Doctors and clinic staff, who were meant to teach patients how to use the app, reported frustrations with the app’s usability themselves, leading to inconsistent rollouts and low adoption rates. Despite good intentions, T.A.B.S. risked becoming another forgotten healthcare tool unless it underwent serious UX transformation.

 

Approach:

  • Conducted stakeholder interviews with doctors, front desk staff, and IT leads to understand key workflow breakdowns.

  • Interviewed patients across age groups to map real-world experiences using the app for the first time in-clinic.

  • Performed a UX audit of the existing interface to assess its alignment with accessibility and usability standards.

  • Redesigned the onboarding flow to include simple progress indicators, visual aids, and contextual tooltips.

  • Created a modular system for intake forms that allowed patients to complete their check-in in digestible, guided steps.

  • Rebranded the UI with a friendlier tone, updated iconography, and visual consistency with the healthcare network’s brand system.

  • Tested prototypes with a mix of returning patients and clinical staff, collecting feedback across two design iterations.

  • Developed an onboarding kit for front desk staff to use when introducing the app to new patients.


Outcome: After launch of the redesigned T.A.B.S., clinics saw a marked improvement in patient check-in efficiency and staff satisfaction:

  • Patient form completion rates increased by 52% in the first 60 days.

  • 87% of staff reported they felt “more comfortable” teaching patients how to use the app post-redesign.

  • Average pre-visit check-in time decreased by 3.5 minutes per patient.

  • Patients noted greater clarity and ease of use, particularly in the restructured intake flow.

Unfortunately, despite the positive results, T.A.B.S. was later deprecated due to shifts in funding and a broader platform consolidation initiative by the healthcare group.
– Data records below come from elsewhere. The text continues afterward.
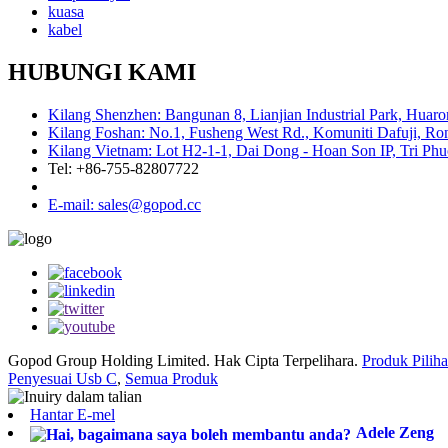
kuasa
kabel
HUBUNGI KAMI
Kilang Shenzhen: Bangunan 8, Lianjian Industrial Park, Huar
Kilang Foshan: No.1, Fusheng West Rd., Komuniti Dafuji, Ron
Kilang Vietnam: Lot H2-1-1, Dai Dong - Hoan Son IP, Tri Ph
Tel: +86-755-82807722
E-mail: sales@gopod.cc
Gopod Group Holding Limited. Hak Cipta Terpelihara.
Produk Pilih
Penyesuai Usb C
,
Semua Produk
Hantar E-mel
Adele Zeng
Still, the lessons from its UX transformation lived on—many design principles from the updated T.A.B.S. were absorbed into other tools across the network.

Overall: T.A.B.S. started as a well-meaning but underperforming tool, caught between clinical ambition and real-world usability. Through research-driven UX work and collaboration with both patients and healthcare staff, the app evolved into a reliable pre-visit assistant that genuinely improved the care journey. Though the project was sunset, it stands as a case study in how even short-lived tools can make a long-lasting impact when designed with empathy and clarity.